Text-based hardware design files
+++
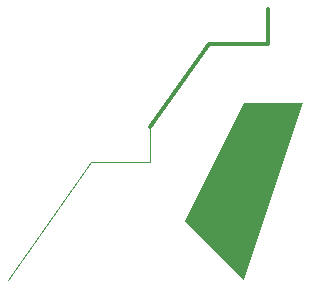
<source format=gbr>
G04 ================================================================================================
Copyright (C) 2025 Tony Luken <tonyluken62+gerberfilereader.gmail.com>

This file is part of GerberFileReader.

GerberFileReader is free software: you can redistribute it and/or modify it under the terms of
the GNU General Public License as published by the Free Software Foundation, either version 3 of
the License, or (at your option) any later version.

GerberFileReader is distributed in the hope that it will be useful, but WITHOUT ANY WARRANTY; 
without even the implied warranty of MERCHANTABILITY or FITNESS FOR A PARTICULAR PURPOSE. See the
GNU General Public License for more details.

You should have received a copy of the GNU General Public License along with GerberFileReader. If
not, see <http://www.gnu.org/licenses/>.
===================================================================================================*

G04 Demonstrate support for deprecated modal D01 operation commands*
G04 Also shows current point is initialized to (0,0)*

G04 Format specifier and units*
%FSLAX32Y32*%
G71* G04 set to millimeter mode using deprecated G71*

G04 Define some standard apertures*
%ADD10C,0.1*%
%ADD11C,0.3*%

G04 Draw some lines skipping the D01 draw commands after the first one*
D10*
X700Y1000D01*
X1200Y1000*
X1200Y1300*
D11*
X1700Y2000D01*
X2200Y2000*
X2200Y2300*

G04 Show the same thing can be done in regions*
G36*
	X1500Y500D02* G04 Start at (15,5)*
	X2000Y0D01* G04 Contour to (20,0)*
	X2500Y1500* G04 Contour to (25,15)*
	X2000*      G04 Contour to (20,15)*
	X1500Y500*  G04 Close the contour*
G37*

M02*
</source>
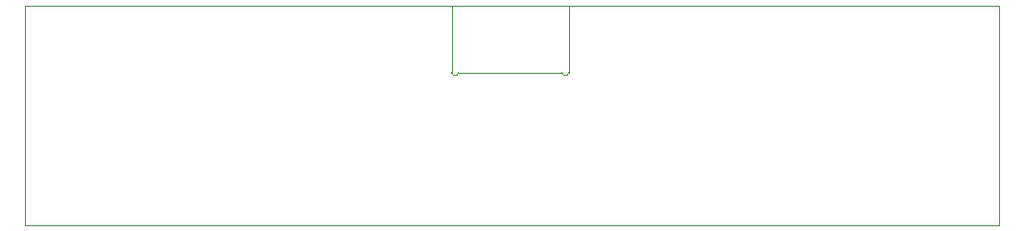
<source format=gbr>
%TF.GenerationSoftware,KiCad,Pcbnew,9.0.3*%
%TF.CreationDate,2025-07-16T09:35:22-04:00*%
%TF.ProjectId,board,626f6172-642e-46b6-9963-61645f706362,rev?*%
%TF.SameCoordinates,Original*%
%TF.FileFunction,Profile,NP*%
%FSLAX46Y46*%
G04 Gerber Fmt 4.6, Leading zero omitted, Abs format (unit mm)*
G04 Created by KiCad (PCBNEW 9.0.3) date 2025-07-16 09:35:22*
%MOMM*%
%LPD*%
G01*
G04 APERTURE LIST*
%TA.AperFunction,Profile*%
%ADD10C,0.050000*%
%TD*%
%TA.AperFunction,Profile*%
%ADD11C,0.010000*%
%TD*%
G04 APERTURE END LIST*
D10*
X20000000Y-20000000D02*
X106000000Y-20000000D01*
X106000000Y-39400000D01*
X20000000Y-39400000D01*
X20000000Y-20000000D01*
D11*
%TO.C,J1*%
X68000750Y-25900000D02*
G75*
G02*
X67700750Y-26200000I-300000J0D01*
G01*
X67700750Y-26200000D02*
G75*
G02*
X67400750Y-25900000I0J300000D01*
G01*
X58260750Y-25900000D02*
G75*
G02*
X57960750Y-26200000I-300000J0D01*
G01*
X57960750Y-26200000D02*
G75*
G02*
X57660750Y-25900000I0J300000D01*
G01*
X68000750Y-20000000D02*
X68000750Y-25900000D01*
X67400750Y-25900000D02*
X58260750Y-25900000D01*
X57660750Y-25900000D02*
X57660750Y-20000000D01*
X57660750Y-20000000D02*
X68000750Y-20000000D01*
%TD*%
M02*

</source>
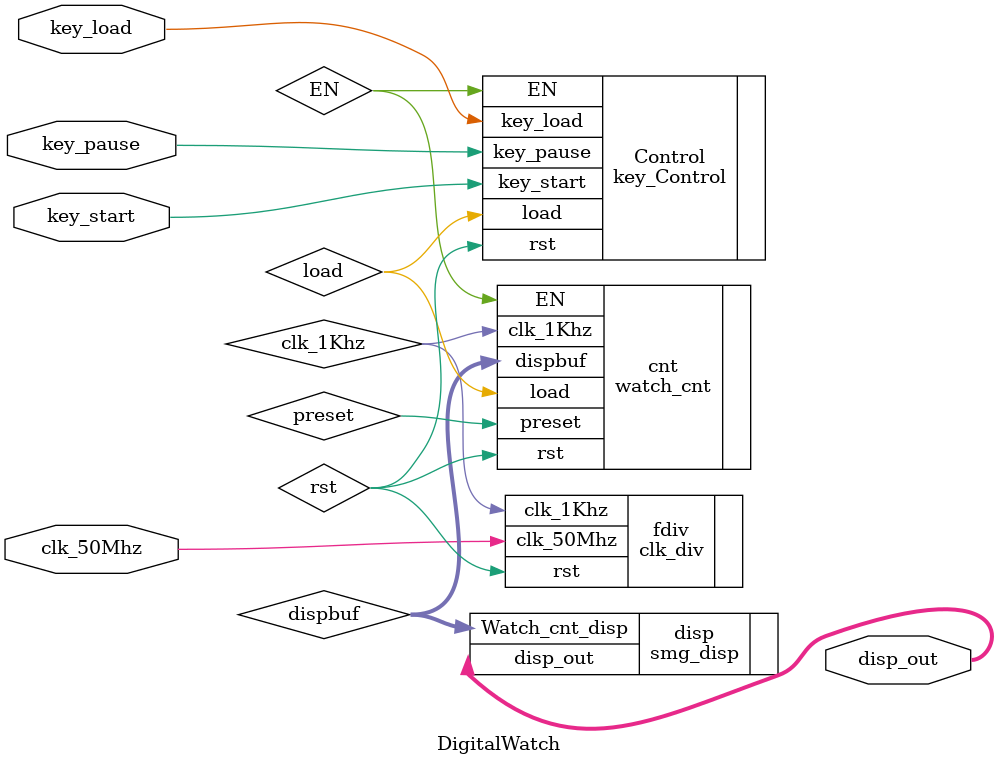
<source format=v>
/*****************************************
模块名：DigitalWatch
编写者：yangsongtao
编写时间：2016年1月15日17:00:58
描述：
    数字秒表的顶层文件
输入：
    键盘输入——START&STOP信号
    键盘输入——暂停信号
输出：
    数码管输出——disp_out
注意事项：
***********************************************/
module DigitalWatch (
    input clk_50Mhz,
    input key_start,
    input key_pause,
    input key_load,
    output[23:0] disp_out
    );
    //时钟计数需要的1KHZ时钟
    wire clk_1Khz;
    //时钟控制信号
    wire rst,EN,load;
    wire [23:0] dispbuf;

    clk_div fdiv(.clk_50Mhz(clk_50Mhz),
                 .rst(rst),
                 .clk_1Khz(clk_1Khz)
                 );
    key_Control Control(.key_start(key_start),
                        .key_pause(key_pause),
                        .key_load(key_load),
                        .rst(rst),
                        .EN(EN),
                        .load(load)
                        );
    watch_cnt cnt(.clk_1Khz(clk_1Khz),
                  .rst(rst),
                  .EN(EN),
                  .load(load),
                  .preset(preset),
                  .dispbuf(dispbuf)
                  );
    smg_disp disp(.Watch_cnt_disp(dispbuf),
                  .disp_out(disp_out)
                  );
endmodule // DigitalWatch

</source>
+++
- [Work to complete]
If a line above includes the string "LIST", pick it out.

- [Solution for this problem]
G04 APERTURE LIST*
G04 APERTURE END LIST*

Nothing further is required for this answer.